Considerable understanding of the role of bluff-bodies has been achieved by measurements of aerodynamic flow patterns. However, in order to get a more detailed understanding of the role of bluff-bodies in the combustion of high speed spray flows, it way be necessary to investigate the distribution of size, number density and velocity of spray particles in the regions surrounding the bluff-body.
In the present study, a cone-type of bluff-body was fixed in the jet 23 mm from the nozzle exit. The experimental fuel is fed through a nozzle whose inner diameter is 0. 5mm. The nozzle pressure drop was selected to be either 20kPa or 50kPa.
For this work a Phase Doppler Particle Analyzer (PDPA) and Laser Sheet Photography (LSP) system were used to analyze the apray.

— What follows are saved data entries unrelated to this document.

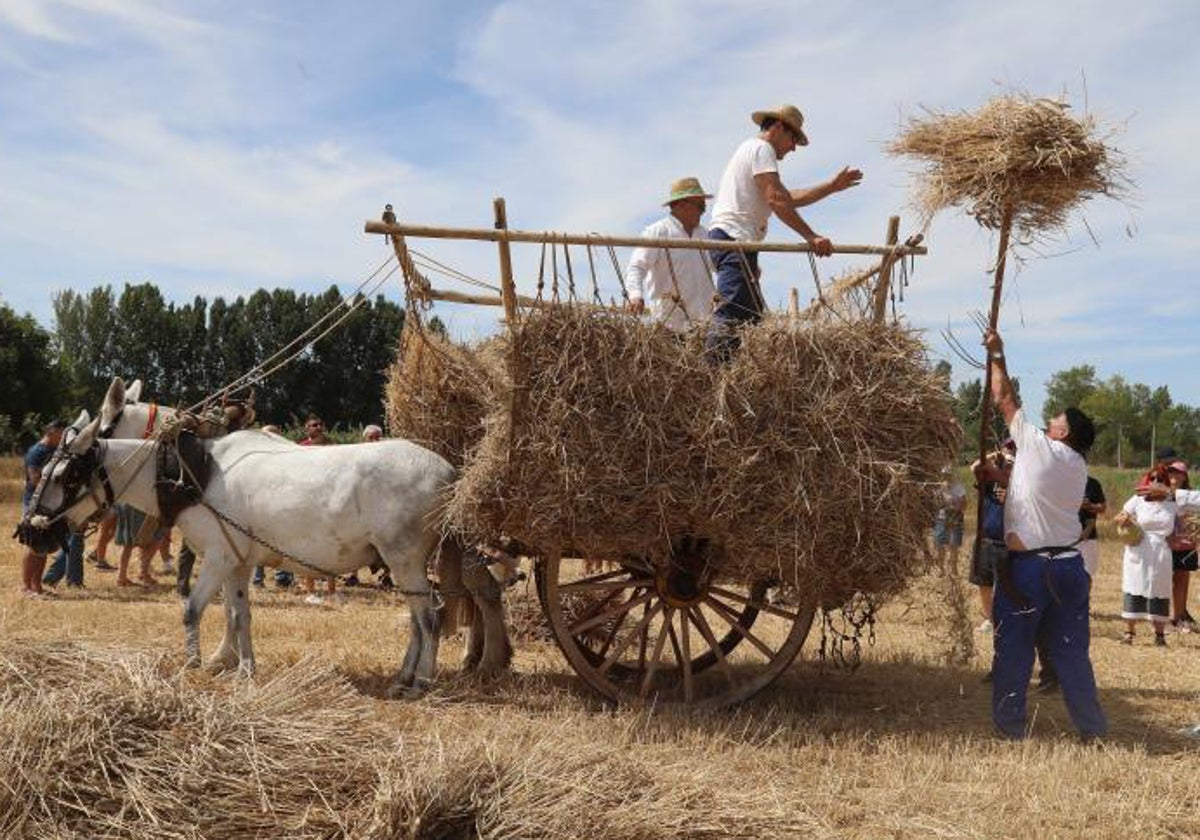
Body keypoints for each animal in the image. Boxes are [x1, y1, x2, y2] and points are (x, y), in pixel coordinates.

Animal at [23, 400, 504, 696]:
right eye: (44, 470)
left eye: (65, 474)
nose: (30, 531)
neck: (194, 472)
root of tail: (449, 473)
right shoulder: (237, 563)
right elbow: (239, 614)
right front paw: (243, 668)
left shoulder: (217, 557)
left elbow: (191, 609)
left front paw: (194, 664)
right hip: (403, 562)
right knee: (420, 620)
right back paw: (405, 673)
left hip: (405, 558)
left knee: (432, 616)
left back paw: (419, 681)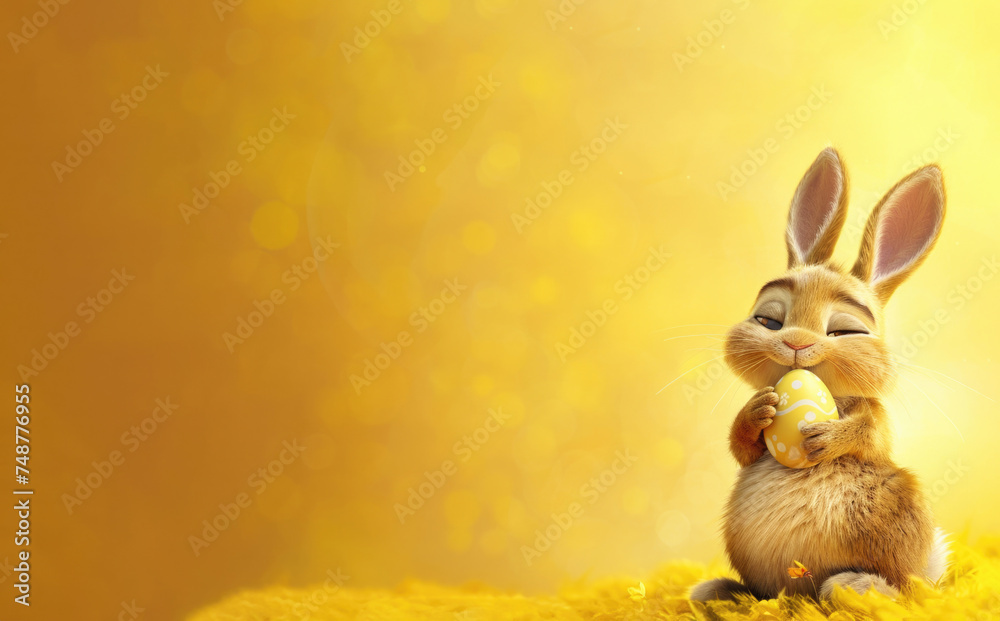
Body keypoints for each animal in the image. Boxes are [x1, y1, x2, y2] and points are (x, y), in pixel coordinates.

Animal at [690, 147, 951, 602]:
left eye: (844, 332)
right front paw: (759, 409)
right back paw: (719, 593)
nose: (795, 343)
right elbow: (743, 447)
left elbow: (871, 434)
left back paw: (855, 586)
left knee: (902, 589)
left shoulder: (876, 418)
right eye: (768, 320)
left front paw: (825, 438)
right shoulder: (750, 449)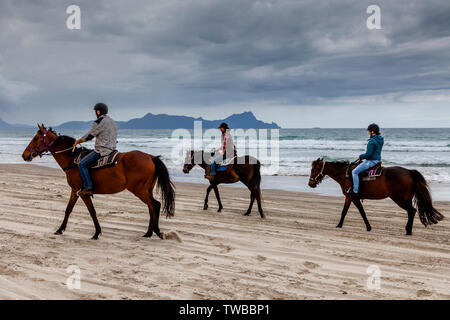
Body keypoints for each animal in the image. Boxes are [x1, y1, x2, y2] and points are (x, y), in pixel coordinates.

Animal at [22, 125, 175, 240]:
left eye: (35, 138)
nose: (24, 155)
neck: (72, 160)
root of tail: (151, 157)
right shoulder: (75, 191)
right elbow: (68, 209)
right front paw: (60, 229)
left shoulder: (82, 192)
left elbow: (92, 211)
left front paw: (96, 233)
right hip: (147, 190)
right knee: (151, 208)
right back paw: (148, 232)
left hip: (140, 190)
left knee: (155, 205)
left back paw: (156, 231)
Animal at [310, 158, 442, 235]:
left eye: (314, 169)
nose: (310, 184)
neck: (345, 175)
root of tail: (409, 171)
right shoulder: (348, 197)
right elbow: (344, 212)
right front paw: (339, 225)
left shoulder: (354, 197)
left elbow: (362, 212)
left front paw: (368, 227)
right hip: (406, 198)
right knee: (411, 212)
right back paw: (408, 229)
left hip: (399, 199)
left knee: (412, 211)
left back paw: (408, 231)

The PDPA, Model DSA 3000 from Aerometrics, was set up for 2 axis velocity measurements and fiber-optic transmitter and collecter units. Detailed profiles of spray droplets were measured based on the PDPA together with overall visualization of the spray flow from the photographs.
The following are noted summarily from the experimental results:
(1) The mean diameters (D32 and DA) lie within the limits of 10-50μ m and 4-40μm, respectively. The particle sizes become significantly smaller in the side surface regions and wake parts of the bluff-body. However, the number density is higher in those areas.
(2) The volume flux of particle flows increases slightly near the side surface regions of the bluff-body, but was significantly lower in the wake part.
(3) The velocity of particles was higher at the top part, and was lower along the side surface region of the bluff-body. The recirculating vortex system was established in the wake regions of the bluff-body.